Девушка или взрослая женщина с большими синими глазами была изображена на фоне ультрамаринового неба и ярко-желтой пирамиды, произрастающей из волнистых песков Сахары. Она стояла в легком летнем платье, зажав в руке цветок, длинные золотистые волосы (и как только удалось так смешать краски?) спадали с ее плеч, струясь по груди. Дед вывел в правом нижнем углу надпись «Индия» и, довольный, обтер кисть о промасленную тряпочку.
– Какая же это Индия, – спросил Андрей, краснея от нахлынувших чувств, – если пирамида – египетская?

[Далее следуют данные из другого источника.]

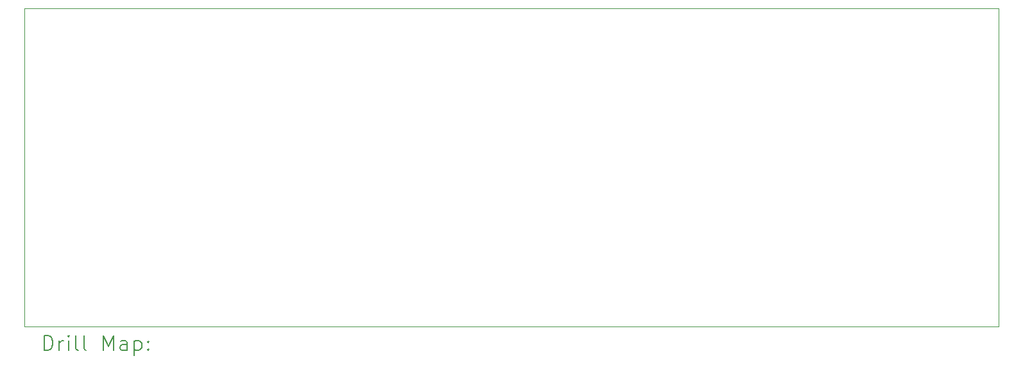
<source format=gbr>
%TF.GenerationSoftware,KiCad,Pcbnew,8.0.7-8.0.7-0~ubuntu22.04.1*%
%TF.CreationDate,2025-03-20T12:44:07-04:00*%
%TF.ProjectId,trigger,74726967-6765-4722-9e6b-696361645f70,rev?*%
%TF.SameCoordinates,Original*%
%TF.FileFunction,Drillmap*%
%TF.FilePolarity,Positive*%
%FSLAX45Y45*%
G04 Gerber Fmt 4.5, Leading zero omitted, Abs format (unit mm)*
G04 Created by KiCad (PCBNEW 8.0.7-8.0.7-0~ubuntu22.04.1) date 2025-03-20 12:44:07*
%MOMM*%
%LPD*%
G01*
G04 APERTURE LIST*
%ADD10C,0.050000*%
%ADD11C,0.200000*%
G04 APERTURE END LIST*
D10*
X7250000Y-7950000D02*
X20100000Y-7950000D01*
X20100000Y-12150000D01*
X7250000Y-12150000D01*
X7250000Y-7950000D01*
D11*
X7508277Y-12463984D02*
X7508277Y-12263984D01*
X7508277Y-12263984D02*
X7555896Y-12263984D01*
X7555896Y-12263984D02*
X7584467Y-12273508D01*
X7584467Y-12273508D02*
X7603515Y-12292555D01*
X7603515Y-12292555D02*
X7613039Y-12311603D01*
X7613039Y-12311603D02*
X7622562Y-12349698D01*
X7622562Y-12349698D02*
X7622562Y-12378269D01*
X7622562Y-12378269D02*
X7613039Y-12416365D01*
X7613039Y-12416365D02*
X7603515Y-12435412D01*
X7603515Y-12435412D02*
X7584467Y-12454460D01*
X7584467Y-12454460D02*
X7555896Y-12463984D01*
X7555896Y-12463984D02*
X7508277Y-12463984D01*
X7708277Y-12463984D02*
X7708277Y-12330650D01*
X7708277Y-12368746D02*
X7717801Y-12349698D01*
X7717801Y-12349698D02*
X7727324Y-12340174D01*
X7727324Y-12340174D02*
X7746372Y-12330650D01*
X7746372Y-12330650D02*
X7765420Y-12330650D01*
X7832086Y-12463984D02*
X7832086Y-12330650D01*
X7832086Y-12263984D02*
X7822562Y-12273508D01*
X7822562Y-12273508D02*
X7832086Y-12283031D01*
X7832086Y-12283031D02*
X7841610Y-12273508D01*
X7841610Y-12273508D02*
X7832086Y-12263984D01*
X7832086Y-12263984D02*
X7832086Y-12283031D01*
X7955896Y-12463984D02*
X7936848Y-12454460D01*
X7936848Y-12454460D02*
X7927324Y-12435412D01*
X7927324Y-12435412D02*
X7927324Y-12263984D01*
X8060658Y-12463984D02*
X8041610Y-12454460D01*
X8041610Y-12454460D02*
X8032086Y-12435412D01*
X8032086Y-12435412D02*
X8032086Y-12263984D01*
X8289229Y-12463984D02*
X8289229Y-12263984D01*
X8289229Y-12263984D02*
X8355896Y-12406841D01*
X8355896Y-12406841D02*
X8422563Y-12263984D01*
X8422563Y-12263984D02*
X8422563Y-12463984D01*
X8603515Y-12463984D02*
X8603515Y-12359222D01*
X8603515Y-12359222D02*
X8593991Y-12340174D01*
X8593991Y-12340174D02*
X8574944Y-12330650D01*
X8574944Y-12330650D02*
X8536848Y-12330650D01*
X8536848Y-12330650D02*
X8517801Y-12340174D01*
X8603515Y-12454460D02*
X8584467Y-12463984D01*
X8584467Y-12463984D02*
X8536848Y-12463984D01*
X8536848Y-12463984D02*
X8517801Y-12454460D01*
X8517801Y-12454460D02*
X8508277Y-12435412D01*
X8508277Y-12435412D02*
X8508277Y-12416365D01*
X8508277Y-12416365D02*
X8517801Y-12397317D01*
X8517801Y-12397317D02*
X8536848Y-12387793D01*
X8536848Y-12387793D02*
X8584467Y-12387793D01*
X8584467Y-12387793D02*
X8603515Y-12378269D01*
X8698753Y-12330650D02*
X8698753Y-12530650D01*
X8698753Y-12340174D02*
X8717801Y-12330650D01*
X8717801Y-12330650D02*
X8755896Y-12330650D01*
X8755896Y-12330650D02*
X8774944Y-12340174D01*
X8774944Y-12340174D02*
X8784467Y-12349698D01*
X8784467Y-12349698D02*
X8793991Y-12368746D01*
X8793991Y-12368746D02*
X8793991Y-12425888D01*
X8793991Y-12425888D02*
X8784467Y-12444936D01*
X8784467Y-12444936D02*
X8774944Y-12454460D01*
X8774944Y-12454460D02*
X8755896Y-12463984D01*
X8755896Y-12463984D02*
X8717801Y-12463984D01*
X8717801Y-12463984D02*
X8698753Y-12454460D01*
X8879705Y-12444936D02*
X8889229Y-12454460D01*
X8889229Y-12454460D02*
X8879705Y-12463984D01*
X8879705Y-12463984D02*
X8870182Y-12454460D01*
X8870182Y-12454460D02*
X8879705Y-12444936D01*
X8879705Y-12444936D02*
X8879705Y-12463984D01*
X8879705Y-12340174D02*
X8889229Y-12349698D01*
X8889229Y-12349698D02*
X8879705Y-12359222D01*
X8879705Y-12359222D02*
X8870182Y-12349698D01*
X8870182Y-12349698D02*
X8879705Y-12340174D01*
X8879705Y-12340174D02*
X8879705Y-12359222D01*
M02*

</source>
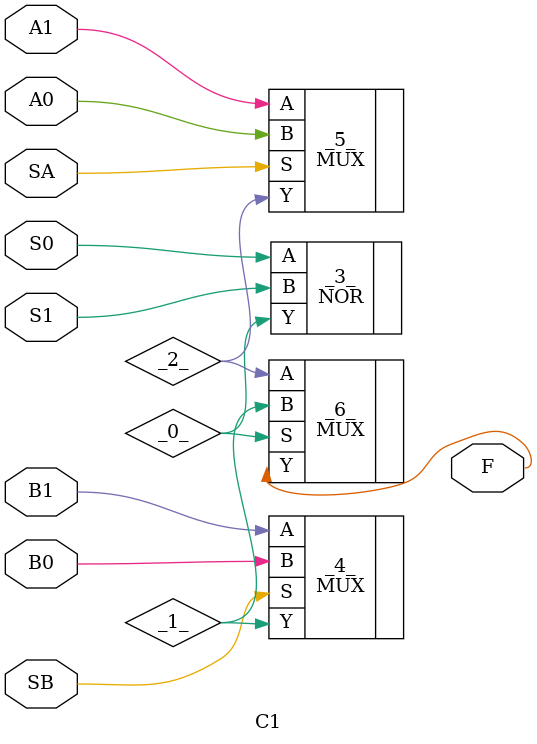
<source format=v>
/* Generated by Yosys 0.33 (git sha1 2584903a060) */

(* top =  1  *)
(* src = "simple.v:1.1-13.10" *)
module C1(A0, A1, SA, B0, B1, SB, S0, S1, F);
  wire _0_;
  wire _1_;
  wire _2_;
  (* src = "simple.v:2.11-2.13" *)
  input A0;
  wire A0;
  (* src = "simple.v:2.15-2.17" *)
  input A1;
  wire A1;
  (* src = "simple.v:3.11-3.13" *)
  input B0;
  wire B0;
  (* src = "simple.v:3.15-3.17" *)
  input B1;
  wire B1;
  (* src = "simple.v:5.12-5.13" *)
  output F;
  wire F;
  (* src = "simple.v:4.11-4.13" *)
  input S0;
  wire S0;
  (* src = "simple.v:4.15-4.17" *)
  input S1;
  wire S1;
  (* src = "simple.v:2.19-2.21" *)
  input SA;
  wire SA;
  (* src = "simple.v:3.19-3.21" *)
  input SB;
  wire SB;
  NOR _3_ (
    .A(S0),
    .B(S1),
    .Y(_0_)
  );
  MUX _4_ (
    .A(B1),
    .B(B0),
    .S(SB),
    .Y(_1_)
  );
  MUX _5_ (
    .A(A1),
    .B(A0),
    .S(SA),
    .Y(_2_)
  );
  MUX _6_ (
    .A(_2_),
    .B(_1_),
    .S(_0_),
    .Y(F)
  );
endmodule

</source>
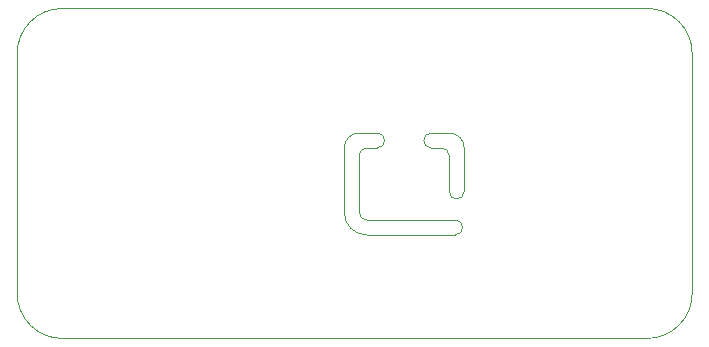
<source format=gm1>
G04 #@! TF.GenerationSoftware,KiCad,Pcbnew,5.1.4-e60b266~84~ubuntu18.04.1*
G04 #@! TF.CreationDate,2019-08-20T22:32:04+01:00*
G04 #@! TF.ProjectId,vctcxo-ref,76637463-786f-42d7-9265-662e6b696361,rev?*
G04 #@! TF.SameCoordinates,Original*
G04 #@! TF.FileFunction,Profile,NP*
%FSLAX46Y46*%
G04 Gerber Fmt 4.6, Leading zero omitted, Abs format (unit mm)*
G04 Created by KiCad (PCBNEW 5.1.4-e60b266~84~ubuntu18.04.1) date 2019-08-20 22:32:04*
%MOMM*%
%LPD*%
G04 APERTURE LIST*
%ADD10C,0.050000*%
G04 APERTURE END LIST*
D10*
X110236000Y-112776000D02*
G75*
G02X110871000Y-112141000I635000J0D01*
G01*
X117221000Y-112141000D02*
G75*
G02X117856000Y-112776000I0J-635000D01*
G01*
X108966000Y-112141000D02*
G75*
G02X110236000Y-110871000I1270000J0D01*
G01*
X111760000Y-110871000D02*
G75*
G02X111760000Y-112141000I0J-635000D01*
G01*
X116332000Y-112141000D02*
G75*
G02X116332000Y-110871000I0J635000D01*
G01*
X117856000Y-110871000D02*
G75*
G02X119126000Y-112141000I0J-1270000D01*
G01*
X119126000Y-115824000D02*
G75*
G02X117856000Y-115824000I-635000J0D01*
G01*
X118364000Y-118237000D02*
G75*
G02X118364000Y-119507000I0J-635000D01*
G01*
X110871000Y-119507000D02*
G75*
G02X108966000Y-117602000I0J1905000D01*
G01*
X110871000Y-118237000D02*
G75*
G02X110236000Y-117602000I0J635000D01*
G01*
X110871000Y-119507000D02*
X118364000Y-119507000D01*
X108966000Y-112141000D02*
X108966000Y-117602000D01*
X111760000Y-110871000D02*
X110236000Y-110871000D01*
X117856000Y-110871000D02*
X116332000Y-110871000D01*
X119126000Y-115824000D02*
X119126000Y-112141000D01*
X117856000Y-112776000D02*
X117856000Y-115824000D01*
X116332000Y-112141000D02*
X117221000Y-112141000D01*
X110871000Y-112141000D02*
X111760000Y-112141000D01*
X110236000Y-117602000D02*
X110236000Y-112776000D01*
X118364000Y-118237000D02*
X110871000Y-118237000D01*
X81280000Y-104140000D02*
G75*
G02X85090000Y-100330000I3810000J0D01*
G01*
X85090000Y-128270000D02*
G75*
G02X81280000Y-124460000I0J3810000D01*
G01*
X138430000Y-124460000D02*
G75*
G02X134620000Y-128270000I-3810000J0D01*
G01*
X134620000Y-100330000D02*
G75*
G02X138430000Y-104140000I0J-3810000D01*
G01*
X138430000Y-104140000D02*
X138430000Y-124460000D01*
X85090000Y-100330000D02*
X134620000Y-100330000D01*
X81280000Y-124460000D02*
X81280000Y-104140000D01*
X134620000Y-128270000D02*
X85090000Y-128270000D01*
M02*

</source>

– Конечно, египетская! – невозмутимо возразил дед. – А Индия – это, может быть, так саму девчонку зовут. Это ж тебе не Пикассо, а самый настоящий реализм, – непонятно, к чему, добавил он.
«Девчонке» было на вид лет двадцать, или немного больше, ее загадочная взрослость манила и в то же время отталкивала, той же ночью она явилась Андрею в жарком сновидении, а наутро ему казалось, что она уже снилась ему раньше.
Но такого не может быть: налицо типичный обратный эффект сновидения, когда кажется, что сон был не впервые, но ничто не доказывает, что не приснилась и сама мысль об этом. Иначе придется признать, что образ явился во сне одному человеку, а на холсте его запечатлел другой.